Jobmanager处理SubmitJob

先将submitJob的主要步骤总结写在开头,然后一步步分析。

  • 1,通过JobGraph生成ExecutionGraph;
  • 2,恢复状态CheckpointedState,或者Savepoint;
  • 3,提交Execution给Scheduler进行调度;
    • 3.1 获取ExecutionGraph中所有vertice,并为其分配slot资源;
    • 3.2 通知TaskManager,将每个vertice部署在分配好的资源中。

下面一步一步分析:

1,通过JobGraph生成ExecutionGraph

  • jobManager接收到SubmitJob消息后,生成了一个jobInfo对象装载job信息,然后调用submitJob方法。
case SubmitJob(jobGraph, listeningBehaviour) =>
      val client = sender()
      val jobInfo = new JobInfo(client, listeningBehaviour, System.currentTimeMillis(),
        jobGraph.getSessionTimeout)
      submitJob(jobGraph, jobInfo)
  • 深入submitJob方法,首先判断jobGraph是否为空,如果为空,返回JobResultFailure消息;
if (jobGraph == null) {
      jobInfo.notifyClients(
        decorateMessage(JobResultFailure(
          new SerializedThrowable(
            new JobSubmissionException(null, "JobGraph must not be null.")))))
}
  • 接着向类库缓存管理器注册该Job相关的库文件、类路径;必须确保该步骤在第一步执行,因为后续产生任何异常可以确保上传的类库和Jar等成功从类库缓存管理器移除。
libraryCacheManager.registerJob(
            jobGraph.getJobID, jobGraph.getUserJarBlobKeys, jobGraph.getClasspaths)
  • 接下来是获得用户代码的类加载器classLoader以及发生失败时的重启策略restartStrategy;
val userCodeLoader = libraryCacheManager.getClassLoader(jobGraph.getJobID)
...
val restartStrategy =
    Option(jobGraph.getSerializedExecutionConfig()
        .deserializeValue(userCodeLoader)
        .getRestartStrategy())
        .map(RestartStrategyFactory.createRestartStrategy)
        .filter(p => p != null) match {
        case Some(strategy) => strategy
        case None => restartStrategyFactory.createRestartStrategy()
	}
  • 接着,获取ExecutionGraph对象的实例。首先尝试从缓存中查找,如果缓存中存在则直接返回,否则直接创建然后加入缓存;
val registerNewGraph = currentJobs.get(jobGraph.getJobID) match {
    case Some((graph, currentJobInfo)) =>
    	executionGraph = graph
    	currentJobInfo.setLastActive()
    	false
    case None =>
    	true
}

val allocationTimeout: Long = flinkConfiguration.getLong(
	JobManagerOptions.SLOT_REQUEST_TIMEOUT)

val resultPartitionLocationTrackerProxy: ResultPartitionLocationTrackerProxy =
	new ResultPartitionLocationTrackerProxy(flinkConfiguration)
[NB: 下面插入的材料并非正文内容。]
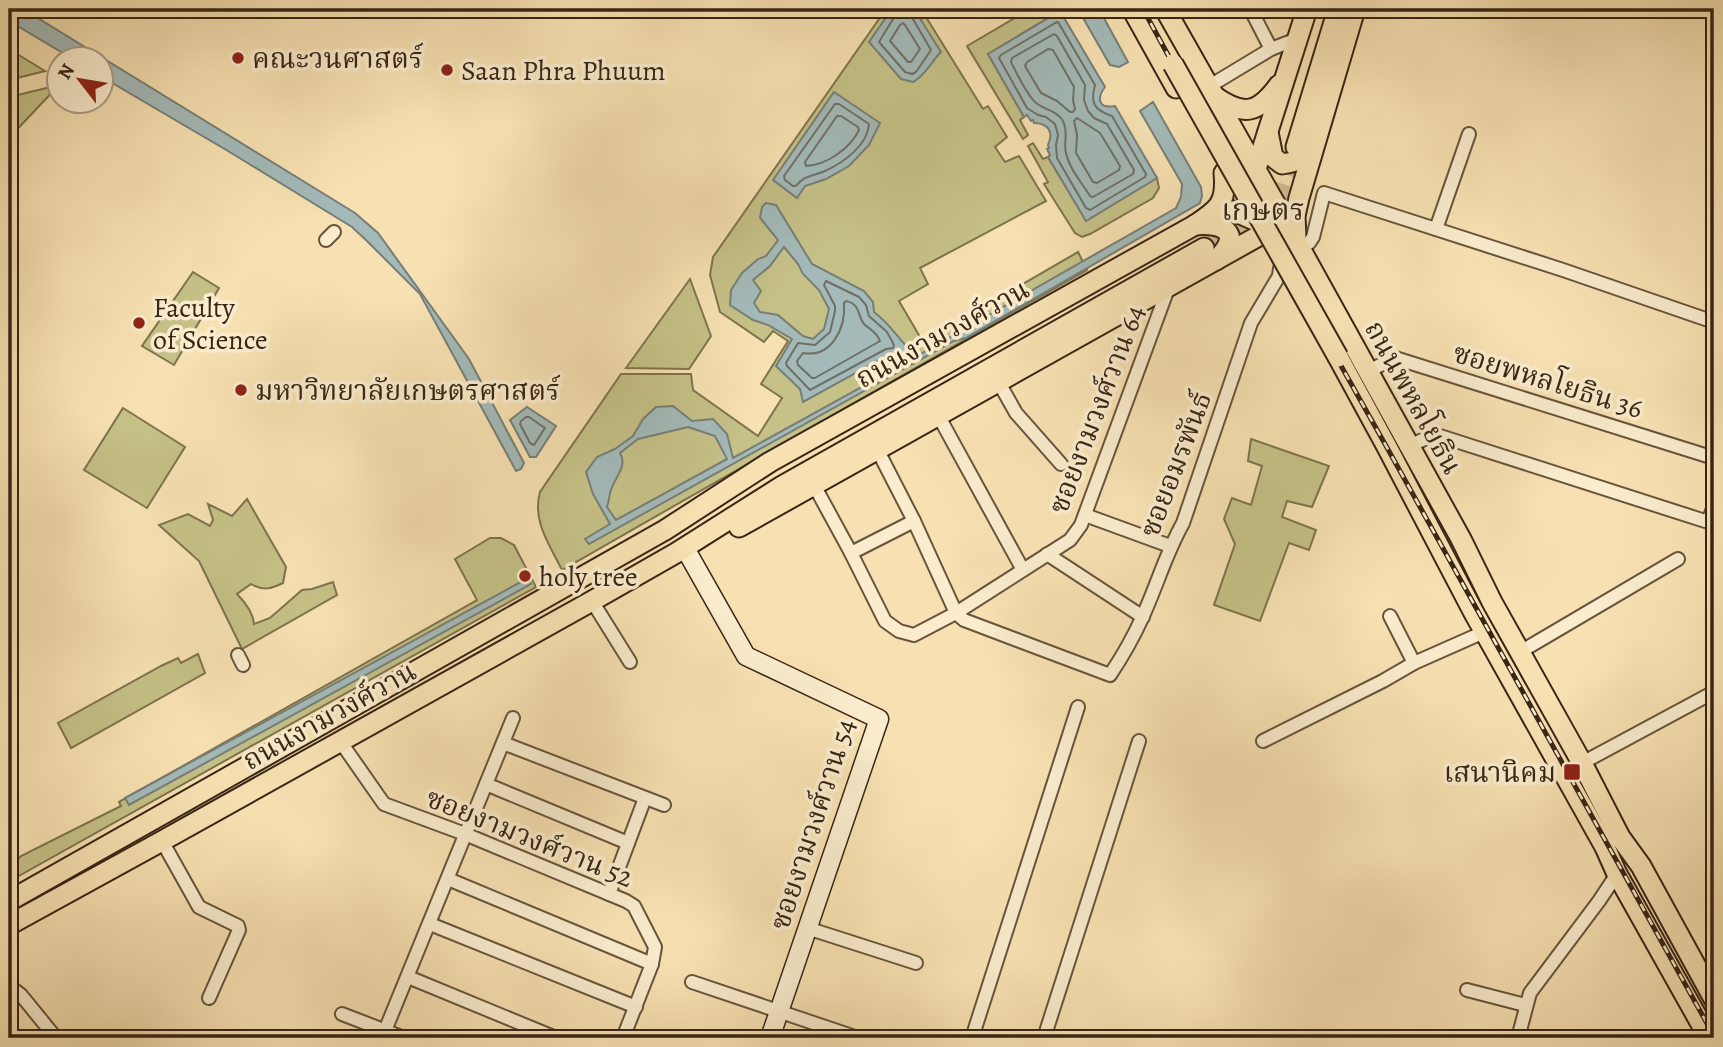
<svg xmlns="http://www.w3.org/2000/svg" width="1723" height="1047" viewBox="0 0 1723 1047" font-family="Alegreya,'Noto Serif Thai',serif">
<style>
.green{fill:#c5c187;stroke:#7e734e;stroke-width:2}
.water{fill:#a3bab9;stroke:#787e77;stroke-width:2;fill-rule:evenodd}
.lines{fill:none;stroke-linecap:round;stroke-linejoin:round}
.shore{stroke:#6e7067;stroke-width:2}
.primary-tunnel{stroke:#d1bb93;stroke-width:19;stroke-dasharray:19 10;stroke-linecap:butt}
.street-casing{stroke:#68543c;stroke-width:16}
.secondary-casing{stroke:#382515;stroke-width:21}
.primary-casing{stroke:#382515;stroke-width:23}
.street{stroke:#faeccd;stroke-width:12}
.secondary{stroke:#faeccd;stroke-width:18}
.primary{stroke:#f7e1b2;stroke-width:19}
.rail-casing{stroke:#382515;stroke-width:5}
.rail{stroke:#faeccd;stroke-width:2.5;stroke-dasharray:8;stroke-linecap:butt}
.primary-bridge-casing{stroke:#382515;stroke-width:23;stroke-linecap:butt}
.primary-bridge{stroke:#f7e1b2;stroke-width:19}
.poi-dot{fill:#8f2418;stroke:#faeccd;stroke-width:2.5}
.labels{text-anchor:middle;stroke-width:7;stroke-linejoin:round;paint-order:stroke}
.poi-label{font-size:28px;fill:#382515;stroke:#faeccd;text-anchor:start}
.street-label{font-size:28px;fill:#382515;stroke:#faeccd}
.neighbourhood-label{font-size:30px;fill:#382515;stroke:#faeccd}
</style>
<rect width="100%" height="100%" fill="#f7e1b2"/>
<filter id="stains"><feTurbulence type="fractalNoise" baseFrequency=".00286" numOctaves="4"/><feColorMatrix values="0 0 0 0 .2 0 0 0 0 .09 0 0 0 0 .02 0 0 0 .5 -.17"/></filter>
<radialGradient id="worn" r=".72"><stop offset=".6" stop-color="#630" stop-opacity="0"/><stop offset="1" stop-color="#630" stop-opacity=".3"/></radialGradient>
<g class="green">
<path d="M886,9H921L983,109L988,106L1007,137L995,147L1005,162L1019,156L1046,201L920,268L928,284L899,301L923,342L1078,252L1087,270L562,570C549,544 532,521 540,492L621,374H691L693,390L758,436L782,398L761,384L788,341L773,331L764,342L720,312L710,275L713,257Z"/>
<path d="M1030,9H1059L1060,11L988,54L1024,117L1020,120L1028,135L1023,139L967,46Z"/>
<path d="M9,49L45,71L9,80Z"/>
<path d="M59,85L9,138V97Z"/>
<path d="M1033,143L1043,159L1048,157L1086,220L1157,178L1159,188L1153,198L1090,234L1082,237L1075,233L1044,184L1048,182L1028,146Z"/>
<path d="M193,272L219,288L174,365L142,346Z"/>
<path d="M690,279L711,336L689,369L626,368Z"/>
<path d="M123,408L185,447L147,508L84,470Z"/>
<path d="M1251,439L1329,466L1312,507L1287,501L1282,517L1316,530L1309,550L1289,543L1260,621L1214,605L1235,544L1224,519L1232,498L1251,505L1262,466L1248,461Z"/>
<path d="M247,499L286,567L283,583C271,589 263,591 251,584L237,594C245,602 253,612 254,624L270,618L302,590L312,589L333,582L337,595L242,649L199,561L159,525L188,514L210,526L213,520L208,504L232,516Z"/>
<path d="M490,538H501L514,545L536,587L17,877L11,866L21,856L121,806L119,802L477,600L455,559Z"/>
<path d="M198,654L205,673L71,748L58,723L161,666L178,658L181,663Z"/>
</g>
<g class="water">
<path d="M9,9H23L355,213L378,233L469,359L524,463L521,469L516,471L420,294L367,241L352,227L228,151L102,77V60L73,59L9,21Z"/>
<path d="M892,9H914L941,52C931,62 925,76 913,82L901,79L869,42Z"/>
<path d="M1078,9H1099L1128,62L1119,67L1110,65Z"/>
<path d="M1060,11L1105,87C1096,99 1099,109 1115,106L1157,178L1086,221L1048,157L1050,155L1047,149L1049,148L1048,145C1054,132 1048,123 1034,123L1033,120L1031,121L1027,115L1024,117L988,54Z"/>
<path d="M834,92L880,123L869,145L849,166L826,179L805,186L797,198L773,180Z"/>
<path d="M1153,102L1201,187L1202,196L1200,203L966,338L954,341L589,544L585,539L610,524L593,494L586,472L597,457L615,449L633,436L643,419L656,407L673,406L692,421L713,419L727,434L733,458L898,367L890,354L803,402L800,389L776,366L792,339L768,325L753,320L730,305L731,290L742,273L758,259L766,256L778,240L760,218L762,207L766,203L776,205L812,264L864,291L873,302L874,312C893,326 900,343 917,356L1176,208L1181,197L1182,184L1140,111ZM784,247L798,264L803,274L819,290L829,309L824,329L813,339L803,336L778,315L760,312L754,303L761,291L753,280L770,266ZM688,427L715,436L727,459L616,520L607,507C609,502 609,495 611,490C615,477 628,466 620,453L638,439Z"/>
<path d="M527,407L556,426L536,457H530L510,420Z"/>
<path d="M528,578L531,584L129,805L125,798Z"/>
</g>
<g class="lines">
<g class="shore">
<path d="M897,9L896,14L879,42L905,72L912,74L916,72L931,50L910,14L909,9"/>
<path d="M1058,22L1095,85C1090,103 1094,110 1112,116L1146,174L1145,177L1090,210L1086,208L1057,158L1056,145L1058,135L1055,124L1046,117L1038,115L1027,108L999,58L1001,55L1055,23Z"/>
<path d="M903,23L905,25L920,49L911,62H908L890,41L900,25Z"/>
<path d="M1054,34L1057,36L1085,85L1084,100L1088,111L1094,118L1107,124L1134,170L1133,174L1093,197L1090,196C1082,183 1069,168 1066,153C1063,142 1069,134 1063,121C1056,109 1041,110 1033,100C1024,89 1017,74 1011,62L1012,58Z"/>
<path d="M1048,49L1053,50L1074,87L1073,100L1075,109L1073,112H1070L1057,101L1041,93L1025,66L1027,62Z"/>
<path d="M835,104H839L869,124C868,145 843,163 825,171C814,176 804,175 796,186H793L785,180L784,176Z"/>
<path d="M837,116H841L858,127L859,130C850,149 826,165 806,166L805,162Z"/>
<path d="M1077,118L1100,133L1120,166L1119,170L1097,183L1093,182L1076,153L1077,135L1074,121Z"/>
<path d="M826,281L859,297L866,305L869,316L887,332L894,345L893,348L886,349L810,390L787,366L786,363L798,343L815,345L830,332L835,311V306L824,285Z"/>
<path d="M846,301C850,302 853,302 856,307C860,312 859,318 864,324C870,330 877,332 880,341L815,378H812L798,365L797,361L803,353C831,358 846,329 844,303Z"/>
<path d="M526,417H529L545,428L534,445L530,443L520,424L521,421Z"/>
</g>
<path class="primary-tunnel" d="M1204,248L1265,216L1280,195L1296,148"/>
<defs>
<g id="street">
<path d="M1253,14L1271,49"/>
<path d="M1208,87L1271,49L1297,39"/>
<path d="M1436,229L1469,134"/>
<path d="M326,240L334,232"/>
<path d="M1299,248L1309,243L1313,237L1324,193L1563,270L1714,322"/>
<path d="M1368,371L1395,358L1714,458"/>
<path d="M998,381L1016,413L1061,464"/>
<path d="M938,415L1023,570"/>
<path d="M1409,446L1431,436L1437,435L1705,521L1709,519L1714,506"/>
<path d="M877,449L914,521L956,613L964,620L1110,675C1122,657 1133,638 1142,618C1157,586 1165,555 1183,523L1251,323L1279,276L1280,268"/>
<path d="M814,485L851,553L885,621L899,631L914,635L956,613L1070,540L1081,525L1169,286"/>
<path d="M1085,515L1170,546"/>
<path d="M851,553L914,521"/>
<path d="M1047,554L1143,617"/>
<path d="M592,601L630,662"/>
<path d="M1390,616L1414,663"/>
<path d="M1520,652L1678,559"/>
<path d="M238,655L243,665"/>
<path d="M340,741L384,804L465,834L626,901L634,906L655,947L652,964L623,1038"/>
<path d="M1263,741L1383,681L1414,663L1484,632"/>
<path d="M503,743L664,805"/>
<path d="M1582,763L1714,692"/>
<path d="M486,784L628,843"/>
<path d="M162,841L199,907L238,926L239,930L209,998"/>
<path d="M448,879L652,964"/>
<path d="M609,894L645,798"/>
<path d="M430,924L636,1007"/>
<path d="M807,928L916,963"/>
<path d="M408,977L556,1038"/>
<path d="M692,982L858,1038"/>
<path d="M9,986L21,995L56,1038"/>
<path d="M1467,990L1525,1005"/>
<path d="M342,1014L404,1038"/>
<path d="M158,1038L159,1037L163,1038"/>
<path d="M382,1038L513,718"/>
<path d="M972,1038L1078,707"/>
<path d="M1044,1038L1139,741"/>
<path d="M1518,1038L1530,993L1599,901L1617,874"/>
</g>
<path id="secondary" d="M686,550L746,656L879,719L770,1038"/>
<g id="primary">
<path d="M1132,9L1176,88"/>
<path d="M1165,9L1285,221L1461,539L1492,602L1582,763L1620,837L1641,866L1714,999"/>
<path d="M1214,96C1243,116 1257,115 1279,85"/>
<path d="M1268,132L1273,157L1282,164C1302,161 1303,159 1313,143"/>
<path d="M1296,147L1338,9"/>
<path d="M1254,175L1307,9"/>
<path d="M1215,212L1234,211L1270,227"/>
<path d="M1195,225C1224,222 1244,234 1216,260"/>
<path d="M1296,237L1295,216L1299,198L1355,9"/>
<path d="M1338,357L1387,447L1474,613L1605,847L1617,874L1709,1038"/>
<path d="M739,527L1280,224"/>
<path d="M9,901L665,530L770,462L1195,225C1219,209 1227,203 1224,173"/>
<path d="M9,925L162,841L592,601L676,553L782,486L1204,248"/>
</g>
</defs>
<use href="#street" class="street-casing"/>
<use href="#secondary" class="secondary-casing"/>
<use href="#primary" class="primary-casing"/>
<use href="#street" class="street"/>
<use href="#secondary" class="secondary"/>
<use href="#primary" class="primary"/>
<defs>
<path id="rail" d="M1143,9L1218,147L1385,444L1714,1036"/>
</defs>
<use href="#rail" class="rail-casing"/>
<use href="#rail" class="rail"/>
<defs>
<path id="primary-bridge" d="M1173,64L1338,357"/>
</defs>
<use href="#primary-bridge" class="primary-bridge-casing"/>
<use href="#primary-bridge" class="primary-bridge"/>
</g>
<g class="poi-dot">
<circle cx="238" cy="58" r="7"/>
<circle cx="447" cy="70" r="7"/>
<circle cx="139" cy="323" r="7"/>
<circle cx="241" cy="390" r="7"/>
<circle cx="525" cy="576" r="7"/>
<rect x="1563" y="763" width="18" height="18" rx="3.5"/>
</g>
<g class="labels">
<g class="poi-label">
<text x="252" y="68">คณะวนศาสตร์</text>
<text x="461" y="80">Saan Phra Phuum</text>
<text x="153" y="317">Faculty<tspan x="153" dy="32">of Science</tspan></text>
<text x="255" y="400">มหาวิทยาลัยเกษตรศาสตร์</text>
<text x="539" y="586">holy tree</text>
<text x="1556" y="782" text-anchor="end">เสนานิคม</text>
</g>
<g class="street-label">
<text transform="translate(942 333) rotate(-29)" y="10">ถนนงามวงศ์วาน</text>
<text transform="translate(1548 380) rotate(17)" y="10">ซอยพหลโยธิน 36</text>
<text transform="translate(1414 397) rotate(61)" y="10">ถนนพหลโยธิน</text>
<text transform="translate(1096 409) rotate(-69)" y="10">ซอยงามวงศ์วาน 64</text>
<text transform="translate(1175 464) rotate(-69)" y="10">ซอยอมรพันธ์</text>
<text transform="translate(329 715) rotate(-29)" y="10">ถนนงามวงศ์วาน</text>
<text transform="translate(812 824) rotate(-72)" y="10">ซอยงามวงศ์วาน 54</text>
<text transform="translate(530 837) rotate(22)" y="10">ซอยงามวงศ์วาน 52</text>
</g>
<g class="neighbourhood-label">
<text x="1263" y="220">เกษตร</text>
</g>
</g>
<rect width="1723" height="1047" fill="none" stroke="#f7e1b2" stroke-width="35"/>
<rect x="10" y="10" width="1702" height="1026" fill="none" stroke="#382515" stroke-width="3.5"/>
<rect x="18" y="18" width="1688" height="1012" fill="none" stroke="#382515" stroke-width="2"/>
<g transform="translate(80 80) rotate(301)"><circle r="33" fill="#faeccd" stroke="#ac9c83" stroke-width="2"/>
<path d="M0-5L12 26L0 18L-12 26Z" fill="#8f2418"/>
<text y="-10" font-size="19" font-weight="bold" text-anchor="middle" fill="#382515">N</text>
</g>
<rect width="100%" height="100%" filter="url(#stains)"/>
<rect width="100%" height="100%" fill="url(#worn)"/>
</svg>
executionGraph = ExecutionGraphBuilder.buildGraph(
    executionGraph,
    jobGraph,
    flinkConfiguration,
    futureExecutor,
    ioExecutor,
    scheduler,
    userCodeLoader,
    checkpointRecoveryFactory,
    Time.of(timeout.length, timeout.unit),
    restartStrategy,
    jobMetrics,
    numSlots,
    blobServer,
    resultPartitionLocationTrackerProxy,
    Time.milliseconds(allocationTimeout),
    log.logger)
...
//加入缓存
if (registerNewGraph) {
   currentJobs.put(jobGraph.getJobID, (executionGraph, jobInfo))
}
  • 接着根据配置生成带有graphManagerPlugin的graphManager(后面需要用到这个),和operationLogManager;
val conf = new Configuration(jobGraph.getJobConfiguration)
conf.addAll(jobGraph.getSchedulingConfiguration)
val graphManagerPlugin = GraphManagerPluginFactory.createGraphManagerPlugin(
	jobGraph.getSchedulingConfiguration, userCodeLoader)
val operationLogManager = new OperationLogManager(
	OperationLogStoreLoader.loadOperationLogStore(jobGraph.getJobID(), conf))
val graphManager =
	new GraphManager(graphManagerPlugin, null, operationLogManager, executionGraph)
graphManager.open(jobGraph, new SchedulingConfig(conf, userCodeLoader))
executionGraph.setGraphManager(graphManager)
operationLogManager.start()
  • 注册Job状态变化的事件回调给jobmanager自己;
executionGraph.registerJobStatusListener(
          new StatusListenerMessenger(self, leaderSessionID.orNull))
  • 注册整个job状态变化事件回调和单个task状态变化回调给client;
jobInfo.clients foreach {
    // the sender wants to be notified about state changes
    case (client, ListeningBehaviour.EXECUTION_RESULT_AND_STATE_CHANGES) =>
    	val listener  = new StatusListenerMessenger(client, leaderSessionID.orNull)
    	executionGraph.registerExecutionListener(listener)
    	executionGraph.registerJobStatusListener(listener)
    case _ => // do nothing
}
  • 生成executionGraph细节在另一个文章中分析,获取executionGraph之后,如何提交job?继续看;

2,恢复状态CheckpointedState,或者Savepoint

  • 如果是恢复的job,从最新的checkpoint中恢复;
if (isRecovery) {
    // this is a recovery of a master failure (this master takes over)
    executionGraph.restoreLatestCheckpointedState(false, false)
}
  • 或者获取savepoint配置,如果配置了savepoint,便从savepoint中恢复;
val savepointSettings = jobGraph.getSavepointRestoreSettings
if (savepointSettings.restoreSavepoint()) {
    try {
        val savepointPath = savepointSettings.getRestorePath()
        val allowNonRestored = savepointSettings.allowNonRestoredState()
        val resumeFromLatestCheckpoint = savepointSettings.resumeFromLatestCheckpoint()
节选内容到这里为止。